Der PSOE auf Lanzarote hat gewarnt, dass das wahre Risiko für das demokratische Zusammenleben in Spanien nicht die Einwanderung, sondern der organisierte Rassismus ist. Diese Aussage traf die Organisation am Montag in einer Mitteilung nach einem Arbeitstreffen zur Migrationspolitik der spanischen Regierung. An dem Treffen nahmen die Staatssekretärin für Migration, Pilar Cancela, und die Insel-Sekretärin des PSOE sowie Abgeordnete im Kongress, María Dolores Corujo, teil.
Worum es geht (TL;DR)
- PSOE Lanzarote warnt vor organisiertem Rassismus als Gefahr für das demokratische Zusammenleben.
- Staatssekretärin Cancela verteidigt Spaniens humanitäre Migrationspolitik im europäischen Vergleich.
- 95 Prozent der Einwanderer kommen regulär nach Spanien, betont der PSOE.
Bei der Sitzung waren Vertreter verschiedener Organisationen der Federación Lanzaroteña de Asociaciones de Inmigrantes anwesend, die ihre direkte Sicht auf die Realität der Aufnahme auf der Insel schilderten.
"Es gibt politische Kräfte, die entschieden haben, dass Hass profitabel ist.

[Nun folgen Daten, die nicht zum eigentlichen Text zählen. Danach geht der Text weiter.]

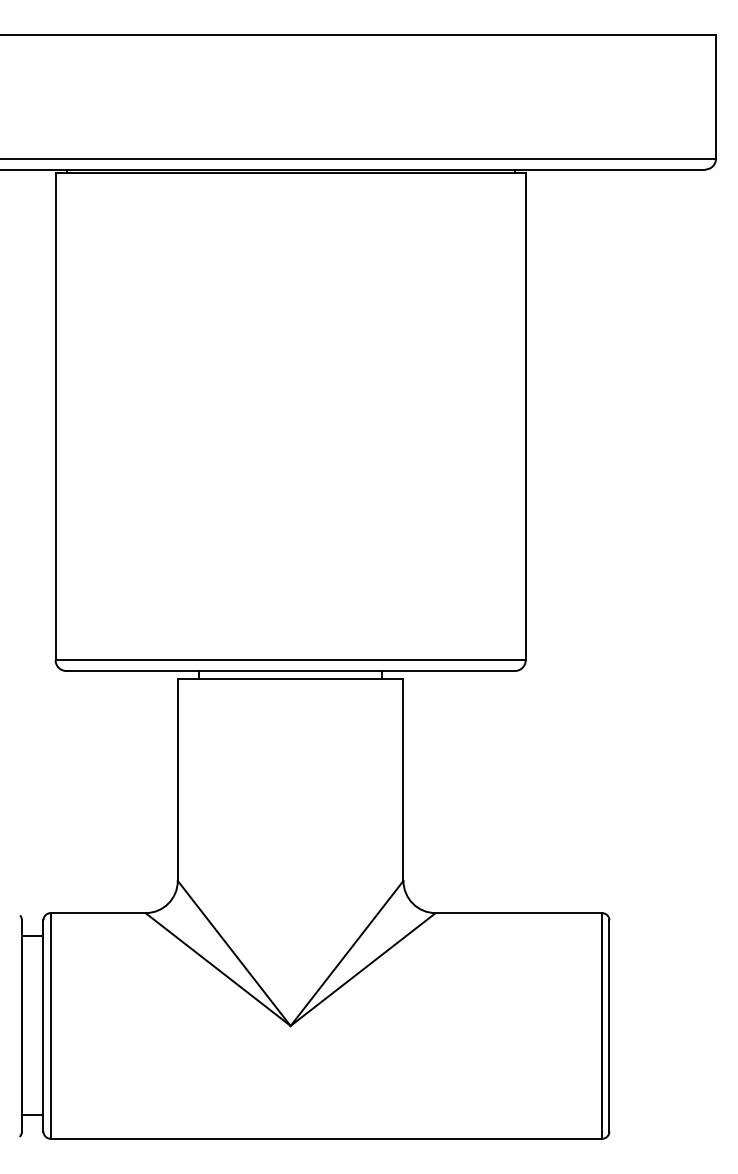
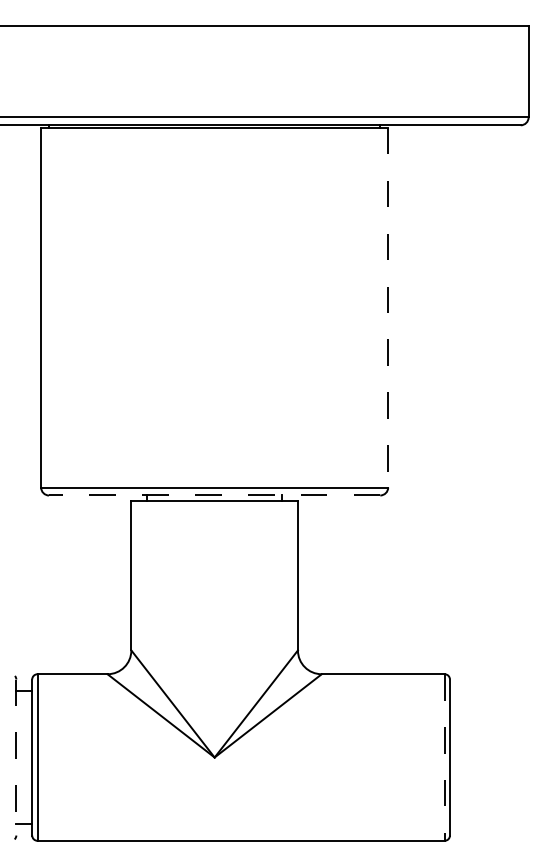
line: (525, 416) -> (388, 307), solid -> dashed
line: (290, 670) -> (214, 495), solid -> dashed
line: (22, 1025) -> (16, 757), solid -> dashed
line: (602, 1025) -> (444, 757), solid -> dashed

Sie haben Rassismus und Fremdenfeindlichkeit zum Mittelpunkt ihres Diskurses gemacht und zeigen auf Migranten als Schuldige aller sozialen Probleme, anstatt Verantwortung in Bereichen wie Wohnen, Beschäftigung oder öffentlichen Dienstleistungen zu übernehmen", erklärte Corujo.
PSOE kritisiert gefährliche Propaganda
Corujo betont, dass diese Strategie reale Konsequenzen in Vierteln, Bildungseinrichtungen und Arbeitsplätzen hat: "Es wird versucht, Nachbarn gegeneinander auszuspielen. Das ist äußerst gefährlich. Lanzarote war immer eine Insel des Zusammenlebens, und wir werden nicht zulassen, dass ein Diskurs normalisiert wird, der den Nächsten zum Feind macht."
Während des Treffens verteidigte Pilar Cancela, dass Spanien eine "ernsthafte, geordnete und humanitäre" Migrationspolitik verfolgt, im Gegensatz zu anderen europäischen Ländern, "die Mauern errichtet haben, wegsehen oder direkt Rechte verletzen".
"Spanien nimmt auf. Es geschieht mit öffentlichen Mitteln, institutioneller Koordination und Würde. Derzeit sind wir das einzige Land, das verantwortungsvoll und menschlich reagiert", erklärte Cancela.
Einwanderung als Chance für Spanien
Der PSOE auf Lanzarote betont die Notwendigkeit, "mit Daten zu sprechen, anstelle von Gerüchten" und hebt hervor, dass "95 % der Menschen, die nach Spanien kommen, dies auf reguläre und geordnete Weise tun, mit ihren Papieren in Ordnung, mit einem Vertrag oder einem klaren Lebensprojekt".
"Es gibt keine chaotische ‚Invasion‘, die einige täglich darstellen wollen. Es ist Propaganda. Und es ist gefährliche Propaganda", warnte Cancela.
Der PSOE verteidigt, dass die Einwanderung "nicht nur kein Problem für Spanien ist, sondern eine der Schlüssel zur Sicherung der wirtschaftlichen und sozialen Zukunft des Landes".
"Die Einwanderung ist eine Chance für Spanien. Es geht um die Aufrechterhaltung des öffentlichen Systems, der Renten, den Generationenwechsel in ganzen Sektoren und die Fähigkeit, auf reale Bedürfnisse des Arbeitsmarktes zu reagieren", betonte Corujo und fügte hinzu, dass "wirtschaftlich gesehen, was uns Sorgen machen sollte, nicht ist, dass Menschen hierher kommen, um zu arbeiten und zu leben. Was uns Sorgen machen sollte, ist, dass sie nicht kommen. Das wäre ein Problem für Spanien".